别墅的后门悄无声息地打开,又在黑暗中闭合。
叶清欢反锁好门,没有开灯,凭着记忆穿过冰冷的客厅,径直走向厨房。
她按动开关,挪开那沉重的碗柜。
伪装过的酒窖暗门显露出来。
手指在特定位置按动几下,机括轻响,暗门滑开。
一股混合着尘土、陈年酒香和紧张到发酵的气息,扑面而来。
沿着狭窄的阶梯下行,昏黄的灯光,勾勒出几张被焦虑啃噬的脸。
林书婉第一个冲上来。
她几乎要扑进叶清欢怀里,却在最后关头死死刹住,只是紧紧抓住她的胳膊,用一双在黑暗中亮得惊人的眼睛,将她从头到脚扫视了一遍。
“姐!”
她的声音压得极低,带着未散的惊悸和后怕。
“你没事吧?”
雷铭站在桌边,手里还捏着拆到一半的驳壳枪零件。
看到叶清欢完好无损地出现,他紧绷的肩线肉眼可见地松弛下来,但眉头依然锁着。
他只问了两个字。
“顺利?”
老四蹲在角落的阴影里,此刻也微微抬头,投来关切的目光。
邮差靠着酒架,手里无意识地捻着一根没点的烟卷。
铁匠在摆弄一个看不出用途的小铁片。
小六子则蜷在木箱上,支棱着耳朵,像一只警惕的幼兽。
“我没事。”
叶清欢的声音有些哑,是长时间精神高度集中后的脱水与疲惫。
她走到简陋的木桌旁坐下,接过林书婉默默递来的温水,灌了一口。
“外面全城戒严,盘查很严,但回来的路没出问题。

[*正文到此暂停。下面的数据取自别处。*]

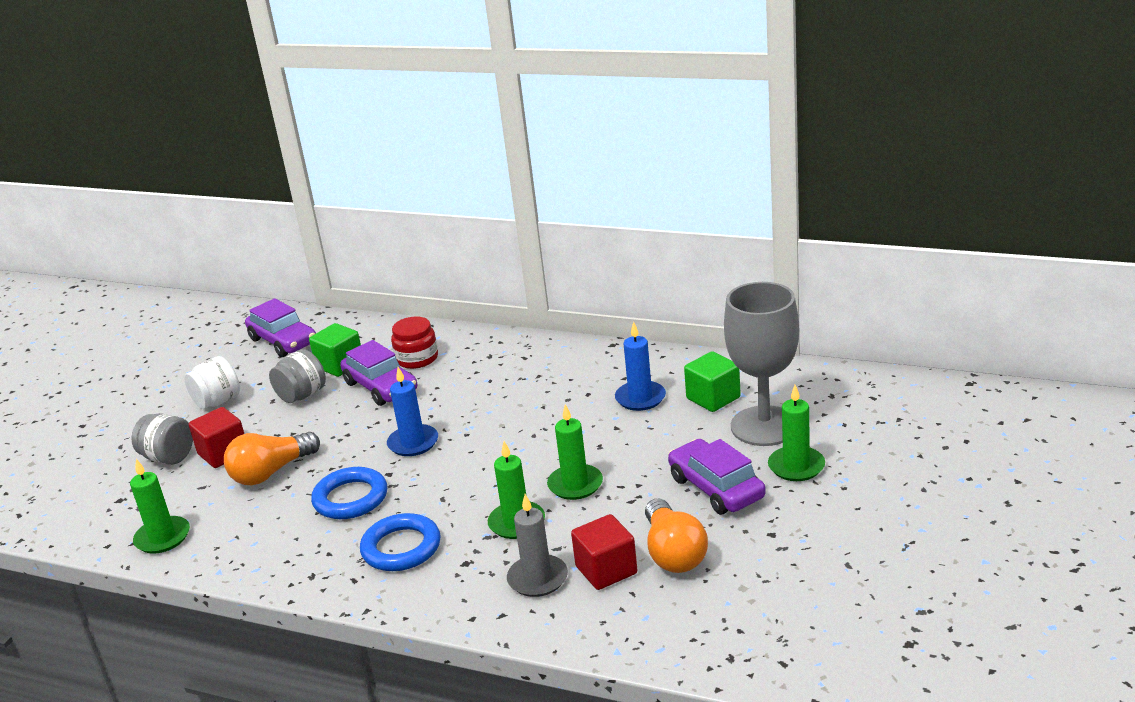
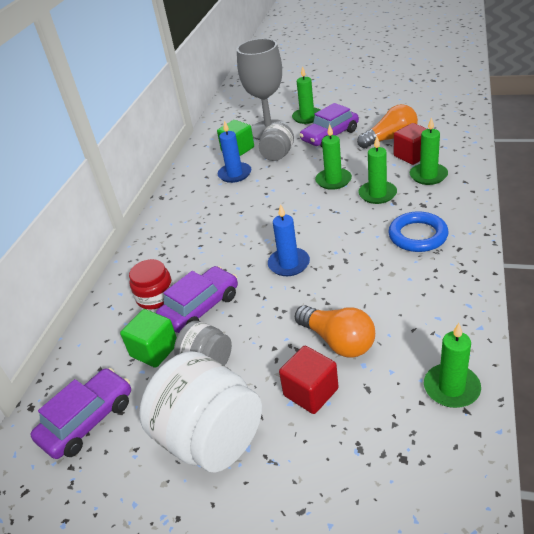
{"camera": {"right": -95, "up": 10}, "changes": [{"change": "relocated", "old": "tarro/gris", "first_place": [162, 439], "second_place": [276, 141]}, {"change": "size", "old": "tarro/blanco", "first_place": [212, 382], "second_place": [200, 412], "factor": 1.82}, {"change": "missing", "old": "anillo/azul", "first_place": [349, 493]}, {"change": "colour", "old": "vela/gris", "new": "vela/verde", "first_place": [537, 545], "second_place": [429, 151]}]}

”
“成了?”雷铭的目光钉在她脸上,问得言简意赅。
叶清欢点头。
她没有描述任何细节,只是平静地陈述结果。
“该送的‘礼物’,送到了。”
“该说的话,也说了。”
酒窖里死寂了一瞬。
随即,那股沉重的压力仿佛被戳破的气球,稍稍散去,取而代之的是一种混合着狂喜、亢奋与更深沉忧虑的复杂情绪。
他们都知道这意味着什么。
天亮之后,整个上海将掀起滔天巨浪。
“路上看到不少鬼子调动,跟疯狗一样。”邮差终于把烟卷塞回耳朵后,低声道,“到处都在查仓库、地窖,还有所有会玩炸药的人。”
“方向错了。”铁匠闷声说,手里的小铁片发出轻微的咔哒声,“他们想不到,‘审判’是从天上来的。”